What needs to be done — From the first line of the entries down to the line with "SAUL LOEB / AFP via Getty Images", write out every line exactly; that last line counts, but pictures do not.

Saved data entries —
----
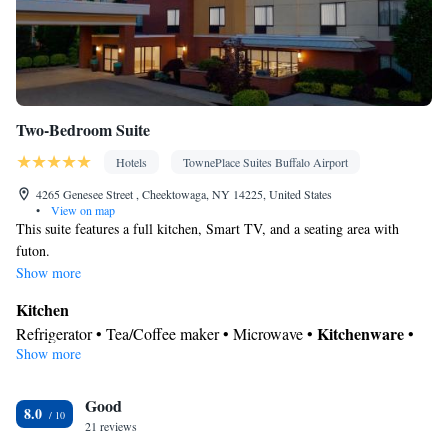
Two-Bedroom Suite
Hotels
TownePlace Suites Buffalo Airport
4265 Genesee Street , Cheektowaga, NY 14225, United States
•
View on map
This suite features a full kitchen, Smart TV, and a seating area with
futon.
Show more
Kitchen
Kitchenware
Refrigerator • Tea/Coffee maker • Microwave •
•
Show more
Dishwasher • Oven • Dining area • Dining table
In your private bathroom
Good
Free toiletries • Toilet • Bath or shower • Hairdryer • Toilet paper
8.0
Facilities
21 reviews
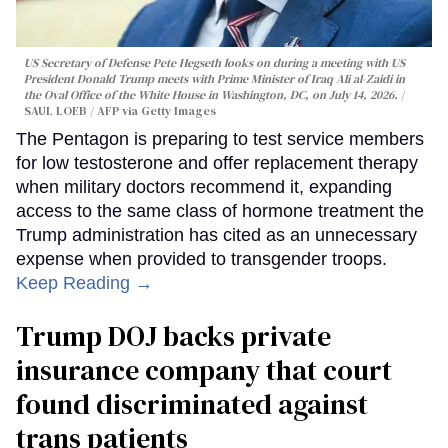
US Secretary of Defense Pete Hegseth looks on during a meeting with US
President Donald Trump meets with Prime Minister of Iraq Ali al-Zaidi in
the Oval Office of the White House in Washington, DC, on July 14, 2026.
SAUL LOEB / AFP via Getty Images
The Pentagon is preparing to test service members
for low testosterone and offer replacement therapy
when military doctors recommend it, expanding
access to the same class of hormone treatment the
Trump administration has cited as an unnecessary
expense when provided to transgender troops.
Keep Reading →
Trump DOJ backs private
insurance company that court
found discriminated against
trans patients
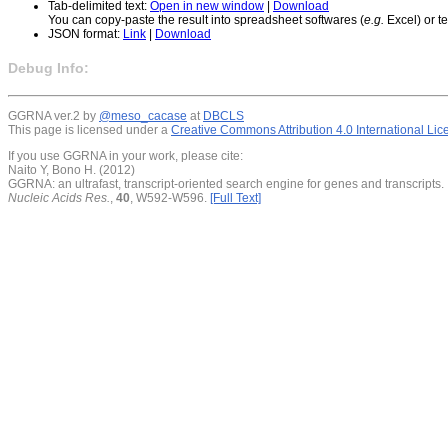
Tab-delimited text:
Open in new window
|
Download
You can copy-paste the result into spreadsheet softwares (
e.g.
Excel) or te
JSON format:
Link
|
Download
Debug Info:
GGRNA ver.2 by
@meso_cacase
at
DBCLS
This page is licensed under a
Creative Commons Attribution 4.0 International Li
If you use GGRNA in your work, please cite:
Naito Y, Bono H. (2012)
GGRNA: an ultrafast, transcript-oriented search engine for genes and transcripts.
Nucleic Acids Res.
,
40
, W592-W596.
[Full Text]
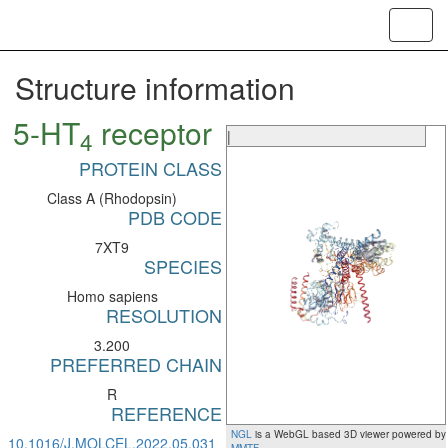
Toggl
navig
Structure information
5-HT
receptor
4
|
PROTEIN CLASS
Class A (Rhodopsin)
PDB CODE
7XT9
SPECIES
Homo sapiens
RESOLUTION
3.200
PREFERRED CHAIN
R
REFERENCE
NGL
is a WebGL based 3D viewer powered by
10.1016/J.MOLCEL.2022.05.031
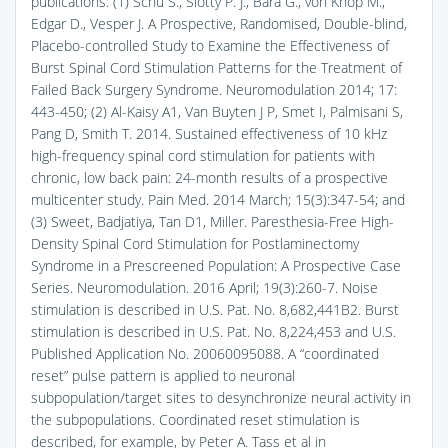
publications: (1) Schu S., Slotty P. J., Bara G., von Knop M.,
Edgar D., Vesper J. A Prospective, Randomised, Double-blind,
Placebo-controlled Study to Examine the Effectiveness of
Burst Spinal Cord Stimulation Patterns for the Treatment of
Failed Back Surgery Syndrome. Neuromodulation 2014; 17:
443-450; (2) Al-Kaisy A1, Van Buyten J P, Smet I, Palmisani S,
Pang D, Smith T. 2014. Sustained effectiveness of 10 kHz
high-frequency spinal cord stimulation for patients with
chronic, low back pain: 24-month results of a prospective
multicenter study. Pain Med. 2014 March; 15(3):347-54; and
(3) Sweet, Badjatiya, Tan D1, Miller. Paresthesia-Free High-
Density Spinal Cord Stimulation for Postlaminectomy
Syndrome in a Prescreened Population: A Prospective Case
Series. Neuromodulation. 2016 April; 19(3):260-7. Noise
stimulation is described in U.S. Pat. No. 8,682,441B2. Burst
stimulation is described in U.S. Pat. No. 8,224,453 and U.S.
Published Application No. 20060095088. A “coordinated
reset” pulse pattern is applied to neuronal
subpopulation/target sites to desynchronize neural activity in
the subpopulations. Coordinated reset stimulation is
described, for example, by Peter A. Tass et al in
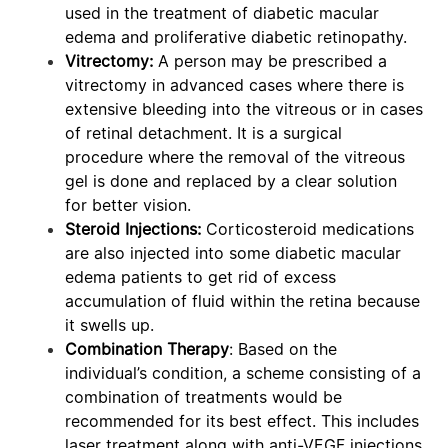
used in the treatment of diabetic macular
edema and proliferative diabetic retinopathy.
Vitrectomy:
A person may be prescribed a
vitrectomy in advanced cases where there is
extensive bleeding into the vitreous or in cases
of retinal detachment. It is a surgical
procedure where the removal of the vitreous
gel is done and replaced by a clear solution
for better vision.
Steroid Injections:
Corticosteroid medications
are also injected into some diabetic macular
edema patients to get rid of excess
accumulation of fluid within the retina because
it swells up.
Combination Therapy
: Based on the
individual’s condition, a scheme consisting of a
combination of treatments would be
recommended for its best effect. This includes
laser treatment along with anti-VEGF injections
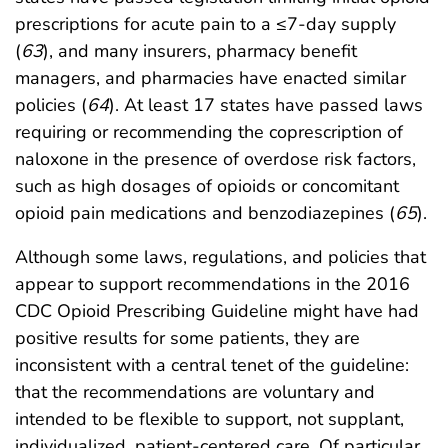
prescriptions for acute pain to a ≤7-day supply
(
63
), and many insurers, pharmacy benefit
managers, and pharmacies have enacted similar
policies (
64
). At least 17 states have passed laws
requiring or recommending the coprescription of
naloxone in the presence of overdose risk factors,
such as high dosages of opioids or concomitant
opioid pain medications and benzodiazepines (
65
).
Although some laws, regulations, and policies that
appear to support recommendations in the 2016
CDC Opioid Prescribing Guideline might have had
positive results for some patients, they are
inconsistent with a central tenet of the guideline:
that the recommendations are voluntary and
intended to be flexible to support, not supplant,
individualized, patient-centered care. Of particular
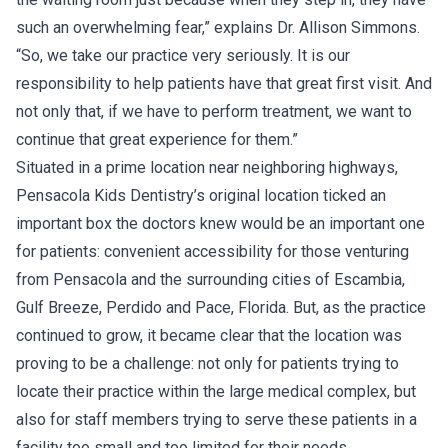
such an overwhelming fear,” explains Dr. Allison Simmons.
“So, we take our practice very seriously. It is our
responsibility to help patients have that great first visit. And
not only that, if we have to perform treatment, we want to
continue that great experience for them.”
Situated in a prime location near neighboring highways,
Pensacola Kids Dentistry’s original location ticked an
important box the doctors knew would be an important one
for patients: convenient accessibility for those venturing
from Pensacola and the surrounding cities of Escambia,
Gulf Breeze, Perdido and Pace, Florida. But, as the practice
continued to grow, it became clear that the location was
proving to be a challenge: not only for patients trying to
locate their practice within the large medical complex, but
also for staff members trying to serve these patients in a
facility too small and too limited for their needs.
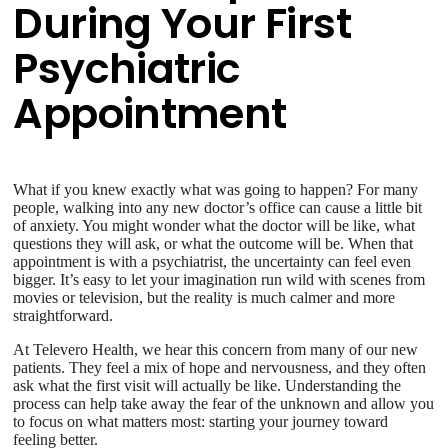
During Your First
Psychiatric
Appointment
What if you knew exactly what was going to happen? For many
people, walking into any new doctor’s office can cause a little bit
of anxiety. You might wonder what the doctor will be like, what
questions they will ask, or what the outcome will be. When that
appointment is with a psychiatrist, the uncertainty can feel even
bigger. It’s easy to let your imagination run wild with scenes from
movies or television, but the reality is much calmer and more
straightforward.
At Televero Health, we hear this concern from many of our new
patients. They feel a mix of hope and nervousness, and they often
ask what the first visit will actually be like. Understanding the
process can help take away the fear of the unknown and allow you
to focus on what matters most: starting your journey toward
feeling better.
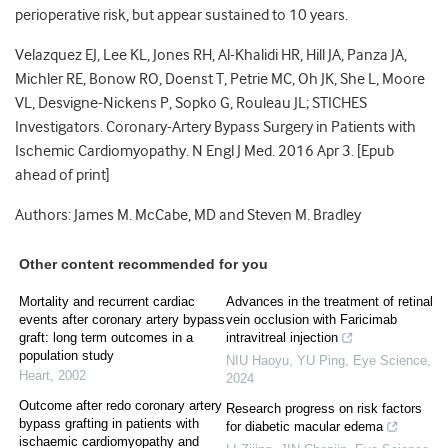
perioperative risk, but appear sustained to 10 years.
Velazquez EJ, Lee KL, Jones RH, Al-Khalidi HR, Hill JA, Panza JA,
Michler RE, Bonow RO, Doenst T, Petrie MC, Oh JK, She L, Moore
VL, Desvigne-Nickens P, Sopko G, Rouleau JL; STICHES
Investigators. Coronary-Artery Bypass Surgery in Patients with
Ischemic Cardiomyopathy. N Engl J Med. 2016 Apr 3. [Epub
ahead of print]
Authors: James M. McCabe, MD and Steven M. Bradley
Other content recommended for you
Mortality and recurrent cardiac
Advances in the treatment of retinal
events after coronary artery bypass
vein occlusion with Faricimab
graft: long term outcomes in a
intravitreal injection
population study
NIU Haoyu, YU Ping
,
Eye Science
,
Heart
,
2002
2024
Outcome after redo coronary artery
Research progress on risk factors
bypass grafting in patients with
for diabetic macular edema
ischaemic cardiomyopathy and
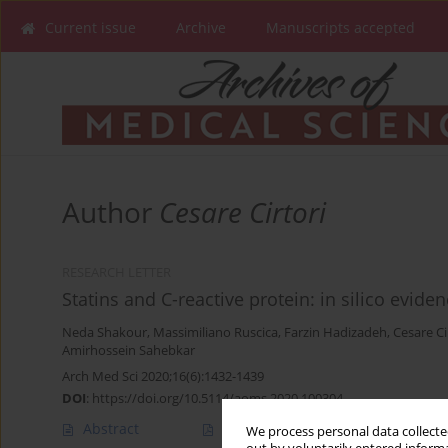
Current issue
Archive
Manuscripts accepted
Author
Cesare Cirtori
RESEARCH LETTER
Statins and C-reactive protein: in silico eviden
Neda Shakour
,
Massimiliano Ruscica
,
Farzin Hadizadeh
,
Cesare Ci
Amirhossein Sahebkar
Arch Med Sci 2020;16(6):1432-1439
DOI
:
https://doi.org/10.5114/aoms.2020.100304
Abstract
Article
(PDF)
We process personal data collected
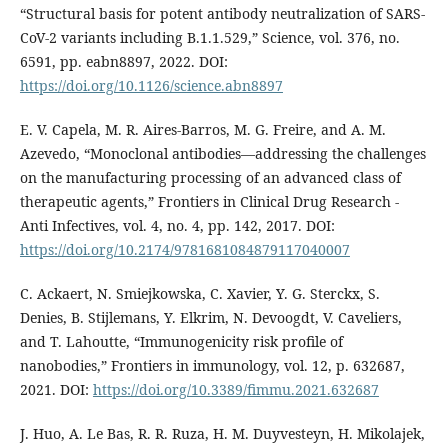
“Structural basis for potent antibody neutralization of SARS-
CoV-2 variants including B.1.1.529,” Science, vol. 376, no.
6591, pp. eabn8897, 2022. DOI:
https://doi.org/10.1126/science.abn8897
E. V. Capela, M. R. Aires-Barros, M. G. Freire, and A. M.
Azevedo, “Monoclonal antibodies—addressing the challenges
on the manufacturing processing of an advanced class of
therapeutic agents,” Frontiers in Clinical Drug Research -
Anti Infectives, vol. 4, no. 4, pp. 142, 2017. DOI:
https://doi.org/10.2174/9781681084879117040007
C. Ackaert, N. Smiejkowska, C. Xavier, Y. G. Sterckx, S.
Denies, B. Stijlemans, Y. Elkrim, N. Devoogdt, V. Caveliers,
and T. Lahoutte, “Immunogenicity risk profile of
nanobodies,” Frontiers in immunology, vol. 12, p. 632687,
2021. DOI:
https://doi.org/10.3389/fimmu.2021.632687
J. Huo, A. Le Bas, R. R. Ruza, H. M. Duyvesteyn, H. Mikolajek,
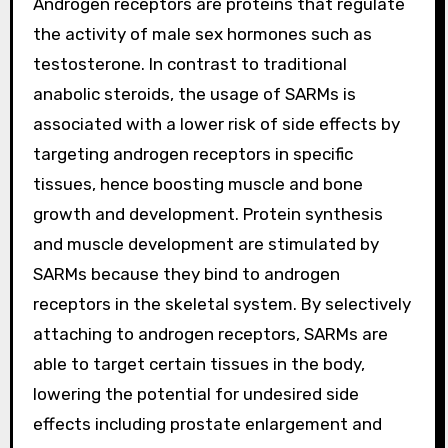
Androgen receptors are proteins that regulate
the activity of male sex hormones such as
testosterone. In contrast to traditional
anabolic steroids, the usage of SARMs is
associated with a lower risk of side effects by
targeting androgen receptors in specific
tissues, hence boosting muscle and bone
growth and development. Protein synthesis
and muscle development are stimulated by
SARMs because they bind to androgen
receptors in the skeletal system. By selectively
attaching to androgen receptors, SARMs are
able to target certain tissues in the body,
lowering the potential for undesired side
effects including prostate enlargement and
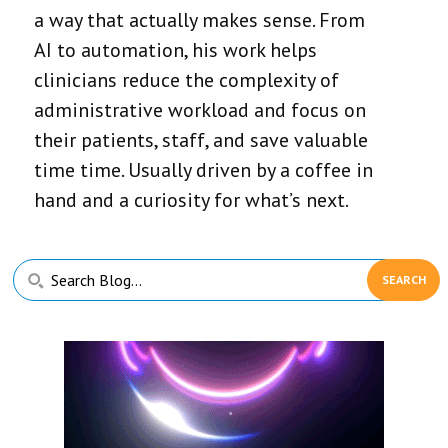
a way that actually makes sense. From
AI to automation, his work helps
clinicians reduce the complexity of
administrative workload and focus on
their patients, staff, and save valuable
time time. Usually driven by a coffee in
hand and a curiosity for what’s next.
Primary
Search
Sidebar
Blog...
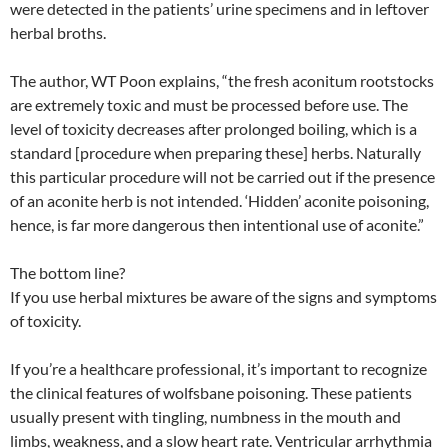
were detected in the patients’ urine specimens and in leftover
herbal broths.
The author, WT Poon explains, “the fresh aconitum rootstocks
are extremely toxic and must be processed before use. The
level of toxicity decreases after prolonged boiling, which is a
standard [procedure when preparing these] herbs. Naturally
this particular procedure will not be carried out if the presence
of an aconite herb is not intended. ‘Hidden’ aconite poisoning,
hence, is far more dangerous then intentional use of aconite.”
The bottom line?
If you use herbal mixtures be aware of the signs and symptoms
of toxicity.
If you’re a healthcare professional, it’s important to recognize
the clinical features of wolfsbane poisoning. These patients
usually present with tingling, numbness in the mouth and
limbs, weakness, and a slow heart rate. Ventricular arrhythmia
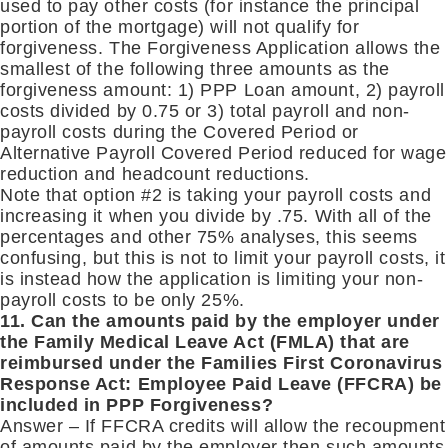
used to pay other costs (for instance the principal
portion of the mortgage) will not qualify for
forgiveness. The Forgiveness Application allows the
smallest of the following three amounts as the
forgiveness amount: 1) PPP Loan amount, 2) payroll
costs divided by 0.75 or 3) total payroll and non-
payroll costs during the Covered Period or
Alternative Payroll Covered Period reduced for wage
reduction and headcount reductions.
Note that option #2 is taking your payroll costs and
increasing it when you divide by .75. With all of the
percentages and other 75% analyses, this seems
confusing, but this is not to limit your payroll costs, it
is instead how the application is limiting your non-
payroll costs to be only 25%.
11. Can the amounts paid by the employer under
the Family Medical Leave Act (FMLA) that are
reimbursed under the Families First Coronavirus
Response Act: Employee Paid Leave (FFCRA) be
included in PPP Forgiveness?
Answer – If FFCRA credits will allow the recoupment
of amounts paid by the employer then such amounts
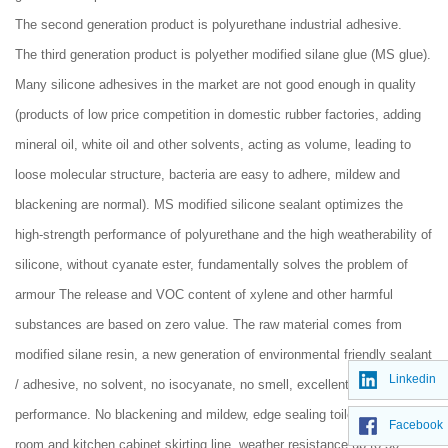
The second generation product is polyurethane industrial adhesive.
The third generation product is polyether modified silane glue (MS glue).
Many silicone adhesives in the market are not good enough in quality
(products of low price competition in domestic rubber factories, adding
mineral oil, white oil and other solvents, acting as volume, leading to
loose molecular structure, bacteria are easy to adhere, mildew and
blackening are normal). MS modified silicone sealant optimizes the
high-strength performance of polyurethane and the high weatherability of
silicone, without cyanate ester, fundamentally solves the problem of
armour The release and VOC content of xylene and other harmful
substances are based on zero value. The raw material comes from
modified silane resin, a new generation of environmental friendly sealant
Linkedin
/ adhesive, no solvent, no isocyanate, no smell, excellent bonding
performance. No blackening and mildew, edge sealing toilet shower
Facebook
room and kitchen cabinet skirting line, weather resistance up to 50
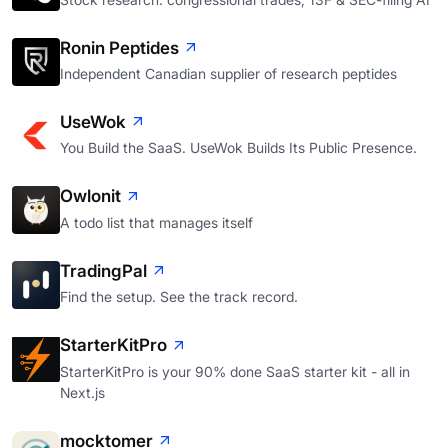
Ronin Peptides
Independent Canadian supplier of research peptides
UseWok
You Build the SaaS. UseWok Builds Its Public Presence.
Owlonit
A todo list that manages itself
TradingPal
Find the setup. See the track record.
StarterKitPro
StarterKitPro is your 90% done SaaS starter kit - all in
Next.js
mocktomer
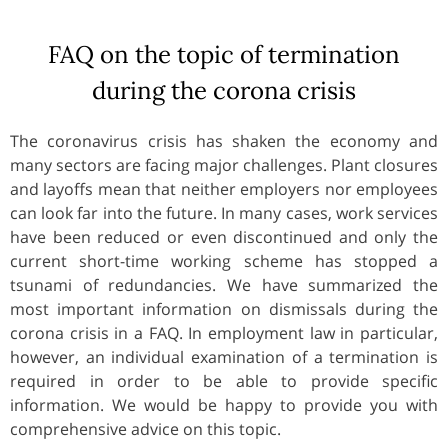
FAQ on the topic of termination
during the corona crisis
The coronavirus crisis has shaken the economy and
many sectors are facing major challenges. Plant closures
and layoffs mean that neither employers nor employees
can look far into the future. In many cases, work services
have been reduced or even discontinued and only the
current short-time working scheme has stopped a
tsunami of redundancies. We have summarized the
most important information on dismissals during the
corona crisis in a FAQ. In employment law in particular,
however, an individual examination of a termination is
required in order to be able to provide specific
information. We would be happy to provide you with
comprehensive advice on this topic.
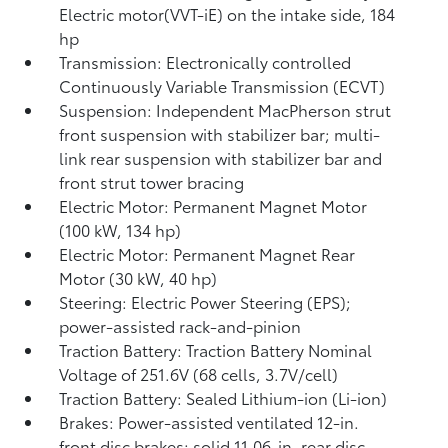
Electric motor(VVT-iE) on the intake side, 184
hp
Transmission: Electronically controlled
Continuously Variable Transmission (ECVT)
Suspension: Independent MacPherson strut
front suspension with stabilizer bar; multi-
link rear suspension with stabilizer bar and
front strut tower bracing
Electric Motor: Permanent Magnet Motor
(100 kW, 134 hp)
Electric Motor: Permanent Magnet Rear
Motor (30 kW, 40 hp)
Steering: Electric Power Steering (EPS);
power-assisted rack-and-pinion
Traction Battery: Traction Battery Nominal
Voltage of 251.6V (68 cells, 3.7V/cell)
Traction Battery: Sealed Lithium-ion (Li-ion)
Brakes: Power-assisted ventilated 12-in.
front disc brakes; solid 11.06-in. rear disc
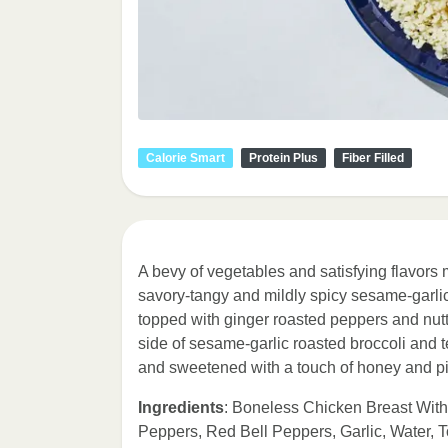
Calorie Smart
Protein Plus
Fiber Filled
A bevy of vegetables and satisfying flavors m
savory-tangy and mildly spicy sesame-garlic 
topped with ginger roasted peppers and nutt
side of sesame-garlic roasted broccoli and
and sweetened with a touch of honey and p
Ingredients
: Boneless Chicken Breast With 
Peppers, Red Bell Peppers, Garlic, Water,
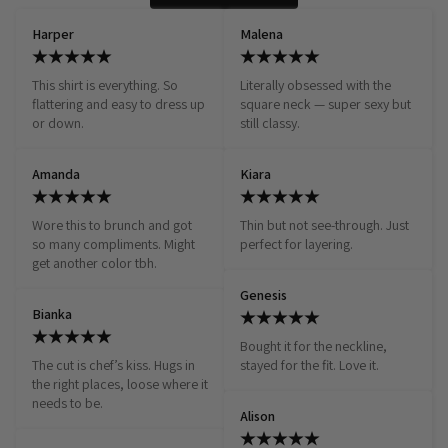
Harper
Malena
This shirt is everything. So 
Literally obsessed with the 
flattering and easy to dress up 
square neck — super sexy but 
or down.
still classy.
Amanda
Kiara
Wore this to brunch and got 
Thin but not see-through. Just 
so many compliments. Might 
perfect for layering.
get another color tbh.
Genesis
Bianka
Bought it for the neckline, 
The cut is chef’s kiss. Hugs in 
stayed for the fit. Love it.
the right places, loose where it 
needs to be.
Alison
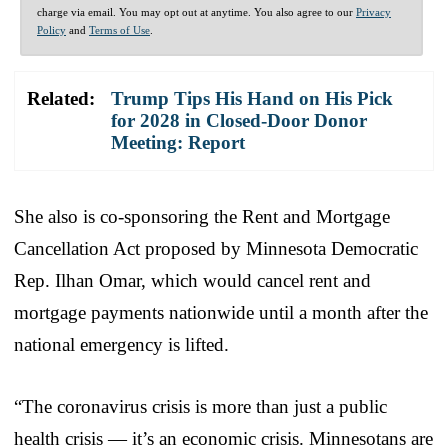
charge via email. You may opt out at anytime. You also agree to our
Privacy
Policy
and
Terms of Use
.
Related:
Trump Tips His Hand on His Pick
for 2028 in Closed-Door Donor
Meeting: Report
She also is co-sponsoring the Rent and Mortgage
Cancellation Act proposed by Minnesota Democratic
Rep. Ilhan Omar, which would cancel rent and
mortgage payments nationwide until a month after the
national emergency is lifted.
“The coronavirus crisis is more than just a public
health crisis — it’s an economic crisis. Minnesotans are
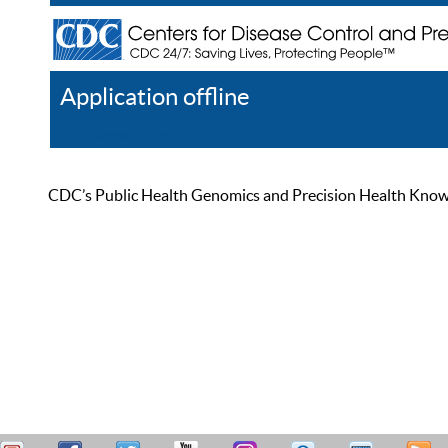
Application offline
Help
Register
Log In
CDC’s Public Health Genomics and Precision Health Knowled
----
Answer space —
Two-Bedroom Suite
Hotels
TownePlace Suites Buffalo Airport
4265 Genesee Street , Cheektowaga, NY 14225, United States
•
View on map
This suite features a full kitchen, Smart TV, and a seating area with
futon.
Show more
Kitchen
Kitchenware
Refrigerator • Tea/Coffee maker • Microwave •
•
Show more
Dishwasher • Oven • Dining area • Dining table
In your private bathroom
Good
Free toiletries • Toilet • Bath or shower • Hairdryer • Toilet paper
8.0
Facilities
21 reviews
US Secretary of Defense Pete Hegseth looks on during a meeting with US
President Donald Trump meets with Prime Minister of Iraq Ali al-Zaidi in
the Oval Office of the White House in Washington, DC, on July 14, 2026.
SAUL LOEB / AFP via Getty Images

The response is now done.